### Selected passage:
- - - - - - -
I love baseball. As a writer, I've always loved the Bill James creation story too: Kansas City night watchman self-publishes his deep-thinking observations in something he called "The Baseball Abstract," gets discovered the way starlets used to at soda fountain counters and goes on to a blockbuster career as a best-selling author, prophet/heretic, and, now, a senior advisor for the Boston Red Sox.
But as a fan, I never paid much attention to the skirmishes between the sabermetrics movement that James boosted 30 years ago and the traditionalists who complain the numerologists are flogging the heartbeat out of the game. Knock yourselves out arguing, I always figured. I'm allergic to math. Until this week, if you'd rattled off some advanced sabermetrics terms such as WAR, VORP, RISP, WHIP, I might have said, "Love ya, miss ya, see ya, pal" and run the other away.
But that was B.F. -- or before Felix -- and before I called Bill James, The Man himself, because I've been following the noisy, blasphemous sounding, still snowballing debate about whether Seattle Mariners ace Felix Hernandez should win the Cy Young Award this year, even if he finishes eight or nine victories behind current 19-game winner CC Sabathia of the New York Yankees.
Some devoted number crunchers are championing King Felix's case and, against all odds, I feel like I've finally drank the Kool-Aid. I'm right there with them.
Sabathia would be a perfectly fine choice to win the Cy Young.
But he wouldn't be the best choice. Hernandez would.
Even if Hernandez's record with the lousy Mariners is now 11-10.
This seems crazy, I know. Just to make sure I'm not nuts, I called James Wednesday. And sure enough, James does have an opinion about Hernandez's candidacy.
James is used to explaining these things to stat-geek skeptics or late-coming converts like me, who get in his presence and start pre-emptively confessing how we never felt a burning need to know that Miguel Tejada's diminished defensive range can be measured based on a sophisticated formula that takes into account 64 zones on the field.
Who comes up with this stuff? Why should it be believed?
When told I've always had this mental image that there are hundreds of Bill James acolytes caught up in some secret arms race amongst themselves, all of them working feverishly late into the night to invent some exotic signature stat that would be their immortal contribution to the game, James laughed and said, "Well-l-l-l, they're not 'my' acolytes. But the rest of [sabermetrical analysis] is kind of like that.
- - - - - - -
### Input material:
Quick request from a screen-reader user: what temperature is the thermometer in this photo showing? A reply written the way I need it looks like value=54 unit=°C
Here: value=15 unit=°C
- - - - - - -
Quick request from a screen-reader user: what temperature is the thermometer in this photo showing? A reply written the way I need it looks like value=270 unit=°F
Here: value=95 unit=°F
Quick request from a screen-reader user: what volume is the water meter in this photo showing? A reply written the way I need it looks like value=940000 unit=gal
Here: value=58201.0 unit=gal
- - - - - - -
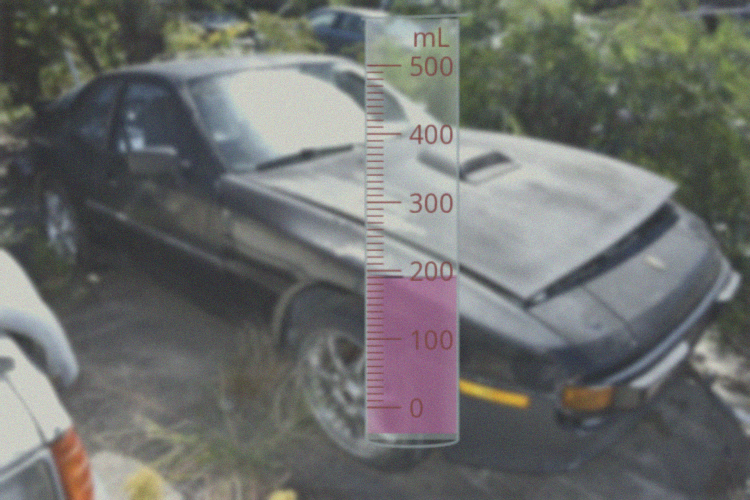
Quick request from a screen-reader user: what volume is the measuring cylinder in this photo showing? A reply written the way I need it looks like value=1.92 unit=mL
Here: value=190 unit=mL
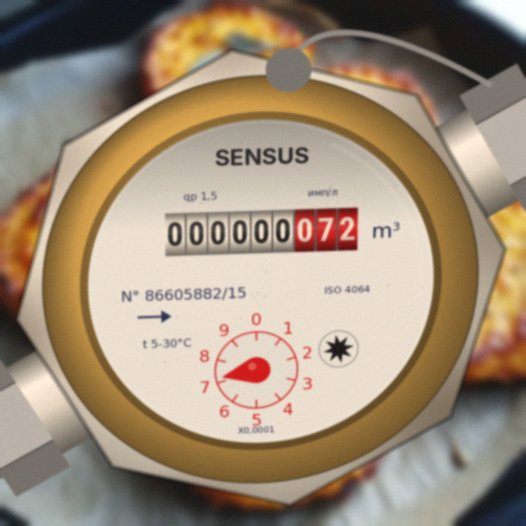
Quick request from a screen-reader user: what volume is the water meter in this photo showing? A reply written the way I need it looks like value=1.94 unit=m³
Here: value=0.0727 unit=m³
- - - - - - -
### Exercises:
• a. Format the part of the listing that opens with the line containing "like value=1.92 unit=mL" and closes with the line containing "Here: value=190 unit=mL" as a two-column CSV with the headers request and reading. Give one row per request, with its text and its answer each in a single quoted field and any line breaks replaced by spaces.
• b. Pick up the piece about Bill James and Felix Hernandez's Cy Young case, and keep writing from the point where it stops.

### Activity answers:
• a.
request,reading
"Quick request from a screen-reader user: what volume is the measuring cylinder in this photo showing? A reply written the way I need it looks like value=1.92 unit=mL Here:","value=190 unit=mL"

• b.
"Did you ever read the book about the building of Dreadnought?" James said. "It was the biggest, most powerful warship in the years before World War I. We're all kind of like that. We're all trying to build the world's biggest, most powerful stat that will explain everything. It's re-inventing the wheel. I do it myself. We're all re-inventing ways to look at the same old stuff."
Yes, but the conclusions sabermatricians make are often far different -- sometimes head-spinningly so. Even James agrees some metrical analysis is just plain tedious. But what James was too modest to say Wednesday is some metrics are so illuminating and demonstrably true they've changed the way everyone from players to fans to executives thinks about the game. Some numbers de-code patterns or unlock truths we didn't know were there.
Of course, the obvious joke is after reading too much analyses, you're ready for psychoanalysis.
The counter-intuitive case for Hernandez's Cy Young candidacy is like that.
The argument for Hernandez challenges the long-held baseball belief that starting pitchers should be judged on wins and losses, much like quarterbacks are in football.
No one has ever won the Cy Young Award in the National or American League with less than 15 wins.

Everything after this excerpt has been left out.